Honda, like many of its baby-boomer customers, is suffering a midlife crisis. And in September it will try to recapture its lost youth by unveiling a dramatic makeover of its flagship model, the Accord. Instead of trying to outmaneuver the Camry for the checkered flag in the annual sales race, Honda’s new Accord emulates the upstart Passat, whose buyers are a decade younger than the 50-year-olds now driving the Accord. The strategy is ushering in a new era for the hotly contested $40 billion family-car market. The age of the sensible sedan–epitomized by the bulletproof quality but bland styling of the Camry and Accord–appears to be running out. Increasingly, car buyers want attitude. “If you put out an automotive appliance,” explains auto-trend watcher Wes Brown, “no one under 35 will buy it.”

To reach just those buyers, the new Accord features a scowling, cat-eyed look. While its sticker price is expected to stay in the $16,000-to-$26,000 range, little else remains the same. The Accord’s drab, utilitarian interior gets a Teutonic transformation, with LED backlit gauges, a satin-nickel finish and an optional voice-activated navigation system. The new key has a button that lowers the windows remotely (the Passat has a similar feature). Honda is also souping up the car, boosting horsepower and engineering a sport-ier ride. “I’m going to start viewing the Accord as more of a sports sedan,” says Car and Driver editor Csaba Csere, who gives the new Honda a rave in his latest issue.

But like every scheme to regain lost youth, Honda’s makeover could backfire badly. Re-engineering the formula that made the Accord America’s top-selling car last year might alienate legions of loyalists. “Everybody aspires to have a Ferrari,” scoffs Steve Sturm, marketing chief for Toyota, which retooled the Camry last year to make it more luxurious, but kept the styling conservative. “But people buy family sedans for very traditional values.” And they are notoriously unforgiving. Just ask Ford, which took a chance by transforming its ‘96 Taurus into what critics called “the fish-head car.” Taurus sales plummeted. Honda insists it will avoid that fate by engineering the Accord with the gold-plated quality that’s made it a hit with boomers for 20 years. But Honda contends that fighting it out over quality with Camry just isn’t enough anymore. “Focusing on the Camry is a deathtrap,” says Baker. If the Accord doesn’t begin luring the buyers now smitten with the Passat, Honda execs fear that their marquee model will age its way to extinction like Oldsmobile. “If we just follow boomers, in 20 years we’ll be developing cars for 60-year-olds,” says Honda product planner Tim Benner.

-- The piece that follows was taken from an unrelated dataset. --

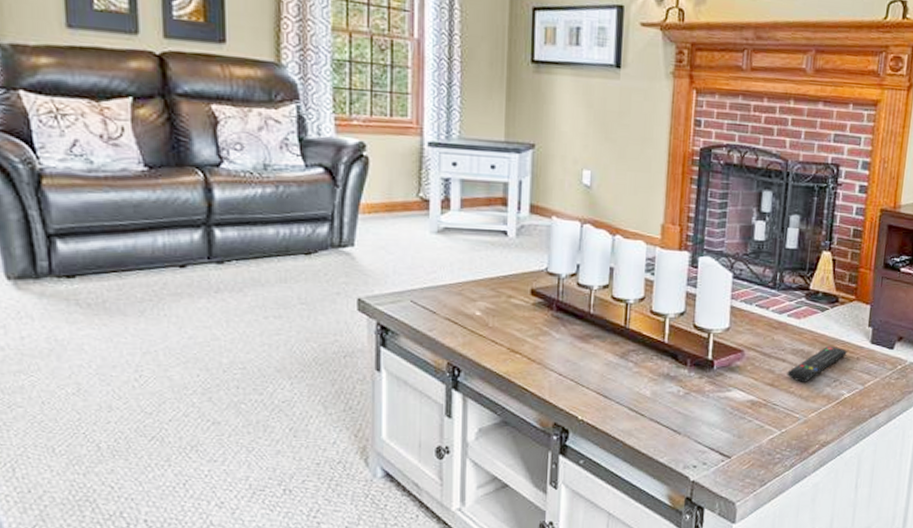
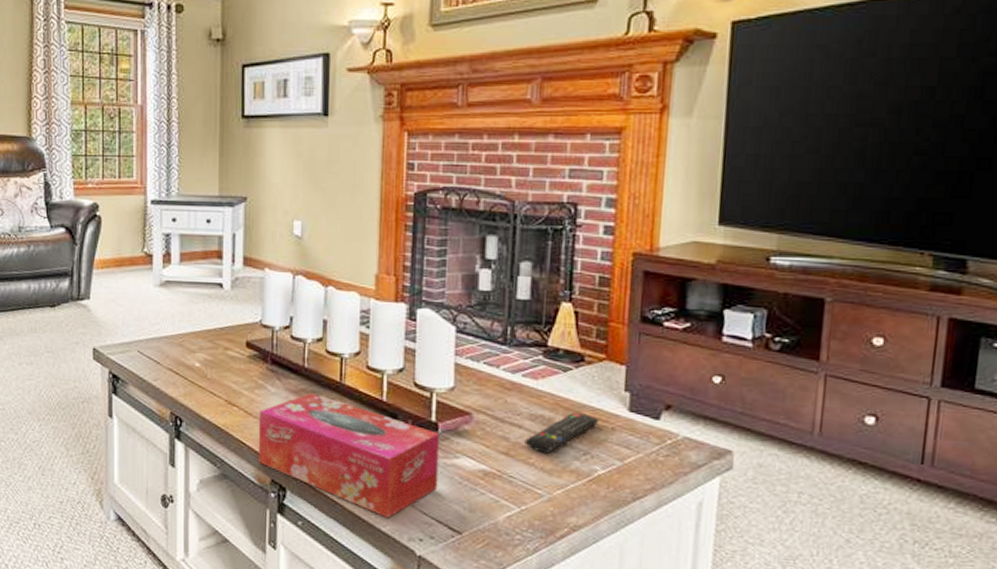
tissue box: none [540,337,715,450] -> present [258,392,440,518]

VW couldn’t be happier that the Accord is modeling itself on the Passat, which ranks No. 30 on the sales charts. “It is kind of flattering to have a big market leader like Honda take note of us,” says Stefan Krebsfanger, VW’s head of product strategy in the United States. The idea of Honda’s chasing VW would have been a joke a decade ago. Back then, VW was so desperate to entice buyers that it strapped free bikes to the roofs of its cars. All that changed in 1998, when Beetlemania brought buyers back to VW showrooms, where they discovered the Passat, with its Bauhaus design. Passat sales soared sixfold in the past five years, and even Consumer Reports magazine fell breathlessly in love, crowning it the top family sedan. That’s a blow to Honda, whose ration-al, left-brain owners consider Consumer Reports the buying bible. “We took Consumer Reports very, very seriously,” says Baker. Despite the Accord’s European makeover, Krebsfanger is skeptical it can match the Passat’s cool quotient given Honda’s lineup of practical family haulers. “The Accord could be the first step toward reviving emotion at Honda,” he says. “But just one car will not accomplish that.”

Straddling the lanes of emotion and sales has always been difficult for carmakers. The Accord has led the pack in both measures, but never at the same time. Back in the ’80s you were a trendsetter if you drove the sporty Accord, with its pop-up headlights and zippy engine. But Honda went mainstream after the Accord toppled the Taurus in 1989 to become the top-selling car. In the ’90s Honda added SUVs and minivans to its lineup, and sales grew more than 50 percent. The Accord became more substantial and stodgy, and remained the No. 1 or No. 2 seller for the past 10 years. “It is still by far our most important model,” says Honda marketing chief Tom Elliott. But along the way to becoming one of the world’s most profitable carmakers, Honda lost a step. Instead of setting the pace, it is now trying to catch up to the fashion-statement cars. “I didn’t feel the Honda was as stylish or hip,” says nurse Marjorie Bickerton, who just chose a $29,000 black Passat over an Accord. “The Passat was cooler.”

It’s too soon to say whether the new Accord will make Honda hip again. But their dealers can already bank on one buyer when it goes on sale Sept. 9. “When the first Accord is available,” says VW’s Krebsfanger, “our engineers will be there in the showroom to buy it.” Honda can only hope a long line will keep those German engineers waiting.